Lots of vegetables and low-fat kielbasa pack this recipe, making it both filling and healthy. (AP Photo/Larry Crowe) - AP

Black-Eyed Peas, Collard Greens and Smoked Sausage Soup

If losing weight is on your to-do list, try slurping some soup. A bowl of soup is mostly liquid, making it a lower-calorie way to feel satisfied without actually being stuffed — or stuffing in lots of calories. This is why so many diets tell you to drink water all the time. The more full you feel, the less likely you are to consume unwanted calories.
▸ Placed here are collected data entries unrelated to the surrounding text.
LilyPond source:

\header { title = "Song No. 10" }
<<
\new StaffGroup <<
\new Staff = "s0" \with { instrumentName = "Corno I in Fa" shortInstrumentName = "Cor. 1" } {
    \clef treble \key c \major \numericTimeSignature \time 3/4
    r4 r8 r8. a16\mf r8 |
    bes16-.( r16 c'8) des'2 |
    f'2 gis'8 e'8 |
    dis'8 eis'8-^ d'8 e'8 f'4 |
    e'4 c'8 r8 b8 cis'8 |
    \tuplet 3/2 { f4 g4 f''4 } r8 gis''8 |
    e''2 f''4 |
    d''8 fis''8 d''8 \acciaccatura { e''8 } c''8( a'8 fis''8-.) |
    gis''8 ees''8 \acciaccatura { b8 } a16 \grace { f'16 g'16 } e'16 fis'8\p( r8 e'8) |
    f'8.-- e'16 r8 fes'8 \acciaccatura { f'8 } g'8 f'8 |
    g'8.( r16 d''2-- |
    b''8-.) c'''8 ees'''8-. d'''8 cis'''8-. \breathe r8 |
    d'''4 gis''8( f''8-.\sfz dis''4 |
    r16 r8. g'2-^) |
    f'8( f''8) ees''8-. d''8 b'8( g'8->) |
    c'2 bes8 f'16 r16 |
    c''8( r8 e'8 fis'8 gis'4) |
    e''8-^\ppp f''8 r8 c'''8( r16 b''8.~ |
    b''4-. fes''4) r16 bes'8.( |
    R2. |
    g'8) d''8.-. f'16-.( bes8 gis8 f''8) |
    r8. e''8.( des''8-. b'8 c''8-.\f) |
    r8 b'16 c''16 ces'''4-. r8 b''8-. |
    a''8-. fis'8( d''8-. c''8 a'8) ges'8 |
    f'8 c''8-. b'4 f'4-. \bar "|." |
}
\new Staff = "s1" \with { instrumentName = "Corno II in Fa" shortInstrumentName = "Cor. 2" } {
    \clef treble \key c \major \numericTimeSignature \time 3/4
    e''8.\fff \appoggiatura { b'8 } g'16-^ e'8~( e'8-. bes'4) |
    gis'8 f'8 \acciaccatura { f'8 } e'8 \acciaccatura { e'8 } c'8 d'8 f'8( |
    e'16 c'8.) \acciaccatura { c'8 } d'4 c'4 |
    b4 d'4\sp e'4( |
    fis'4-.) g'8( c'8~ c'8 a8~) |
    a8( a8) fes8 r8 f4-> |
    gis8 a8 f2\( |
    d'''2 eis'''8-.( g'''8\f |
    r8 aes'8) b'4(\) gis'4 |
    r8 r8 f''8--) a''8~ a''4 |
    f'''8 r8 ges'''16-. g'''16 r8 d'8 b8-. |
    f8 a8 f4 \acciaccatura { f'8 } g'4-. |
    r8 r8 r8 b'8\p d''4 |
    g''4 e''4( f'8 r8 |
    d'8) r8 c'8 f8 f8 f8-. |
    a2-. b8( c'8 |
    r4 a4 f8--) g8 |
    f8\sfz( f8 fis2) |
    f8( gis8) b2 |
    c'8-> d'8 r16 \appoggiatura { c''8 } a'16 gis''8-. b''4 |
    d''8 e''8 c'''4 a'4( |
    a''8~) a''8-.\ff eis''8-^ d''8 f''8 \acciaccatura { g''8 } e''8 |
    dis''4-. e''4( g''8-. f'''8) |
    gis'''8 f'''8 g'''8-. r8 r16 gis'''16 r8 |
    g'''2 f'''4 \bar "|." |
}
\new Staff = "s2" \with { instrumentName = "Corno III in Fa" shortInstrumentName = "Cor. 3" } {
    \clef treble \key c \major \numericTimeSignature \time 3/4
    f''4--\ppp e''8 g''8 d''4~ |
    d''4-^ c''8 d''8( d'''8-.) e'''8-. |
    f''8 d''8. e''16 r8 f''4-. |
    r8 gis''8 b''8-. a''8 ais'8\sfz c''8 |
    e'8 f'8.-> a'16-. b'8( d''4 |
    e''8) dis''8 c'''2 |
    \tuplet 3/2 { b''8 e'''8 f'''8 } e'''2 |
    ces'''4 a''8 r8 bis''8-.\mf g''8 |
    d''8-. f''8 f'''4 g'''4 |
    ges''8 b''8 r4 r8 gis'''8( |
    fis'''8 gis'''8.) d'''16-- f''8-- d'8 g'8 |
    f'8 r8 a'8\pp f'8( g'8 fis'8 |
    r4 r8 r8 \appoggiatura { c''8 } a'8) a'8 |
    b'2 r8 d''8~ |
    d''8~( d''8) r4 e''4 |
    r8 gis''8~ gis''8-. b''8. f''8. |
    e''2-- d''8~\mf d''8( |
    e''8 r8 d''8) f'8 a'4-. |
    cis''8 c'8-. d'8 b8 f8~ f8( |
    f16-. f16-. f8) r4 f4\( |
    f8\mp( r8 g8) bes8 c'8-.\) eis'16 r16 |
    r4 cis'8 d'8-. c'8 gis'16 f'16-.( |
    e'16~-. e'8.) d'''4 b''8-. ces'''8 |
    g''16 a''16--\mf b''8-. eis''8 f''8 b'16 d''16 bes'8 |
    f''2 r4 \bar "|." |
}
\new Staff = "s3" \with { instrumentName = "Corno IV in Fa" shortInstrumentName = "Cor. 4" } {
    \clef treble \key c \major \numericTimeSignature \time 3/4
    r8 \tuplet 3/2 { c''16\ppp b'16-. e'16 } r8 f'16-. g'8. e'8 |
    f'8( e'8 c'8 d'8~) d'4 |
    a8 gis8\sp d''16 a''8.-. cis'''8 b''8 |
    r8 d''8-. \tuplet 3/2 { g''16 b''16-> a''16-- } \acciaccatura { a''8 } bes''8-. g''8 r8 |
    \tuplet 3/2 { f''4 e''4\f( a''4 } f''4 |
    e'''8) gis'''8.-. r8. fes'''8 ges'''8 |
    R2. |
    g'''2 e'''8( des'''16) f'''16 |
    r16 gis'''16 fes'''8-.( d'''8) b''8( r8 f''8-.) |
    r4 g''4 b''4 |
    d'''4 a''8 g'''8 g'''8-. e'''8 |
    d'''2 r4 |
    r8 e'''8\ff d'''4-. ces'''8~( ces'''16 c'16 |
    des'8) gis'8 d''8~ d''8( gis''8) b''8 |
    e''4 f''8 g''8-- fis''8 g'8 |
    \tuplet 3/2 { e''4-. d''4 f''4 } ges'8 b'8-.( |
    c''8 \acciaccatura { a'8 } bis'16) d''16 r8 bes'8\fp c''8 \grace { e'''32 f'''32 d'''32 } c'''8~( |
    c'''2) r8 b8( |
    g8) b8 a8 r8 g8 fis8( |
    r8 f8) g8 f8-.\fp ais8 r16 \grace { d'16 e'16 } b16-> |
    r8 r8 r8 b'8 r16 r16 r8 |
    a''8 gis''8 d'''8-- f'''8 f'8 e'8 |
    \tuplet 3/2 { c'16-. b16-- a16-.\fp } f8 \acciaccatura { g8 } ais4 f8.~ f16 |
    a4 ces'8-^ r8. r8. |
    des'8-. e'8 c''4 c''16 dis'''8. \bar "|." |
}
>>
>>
Of course, not just any bowl of soup works with this plan. Many canned varieties are loaded with sodium, and creamy soups can be filled with fat.

Making soup in your own kitchen can be easy, and is the best way to control what you consume.

For broth-based soups, be sure to start with a reduced-sodium broth, then add plenty of vegetables and beans or grains. Besides being low in calories and filling, beans and grains are packed with healthful dietary fiber and nutrients.

If you want a creamy but low-fat soup, you might start with a base of pureed vegetables. Winter squashes and sweet potatoes can be roasted to intensify the flavors, then run through a food mill, blender or food processor. Added to broth, these purees make for a wonderfully creamy soup base.

Start to finish: 25 minutes

Servings: 4


1/2 pound 97-percent fat-free kielbasa or smoked sausage

1 teaspoon extra-virgin olive oil

1 medium yellow onion, chopped

1 1/2 cups peeled, diced potato

1 (15-ounce) can black-eyed peas, rinsed

5 ounces frozen collard or turnip greens or spinach

1 (14-ounce) can reduced-sodium chicken broth

1 1/4 cups water

Salt, to taste

Ground black pepper, to taste


Cut the sausage in half lengthwise, then crosswise into 1/4-inch slices. In a large pot over medium, heat the oil. Add sliced sausage and cook, stirring often, until lightly browned, about 2 to 3 minutes. Add the onion and saute until softened, 3 to 4 minutes.

Add the potatoes, black-eyed peas, greens or spinach, broth and water. Bring to a simmer, cover pot and cook over low heat until potatoes are tender, about 15 minutes. Season with the salt and pepper.

Nutrition information per serving (values are rounded to the nearest whole number): 279 calories; 102 calories from fat (36 percent of total calories); 11 grams fat (4 g saturated; 0 g trans fats); 40 milligrams cholesterol; 32 g carbohydrate; 16 g protein; 6 g fiber; 971 mg sodium.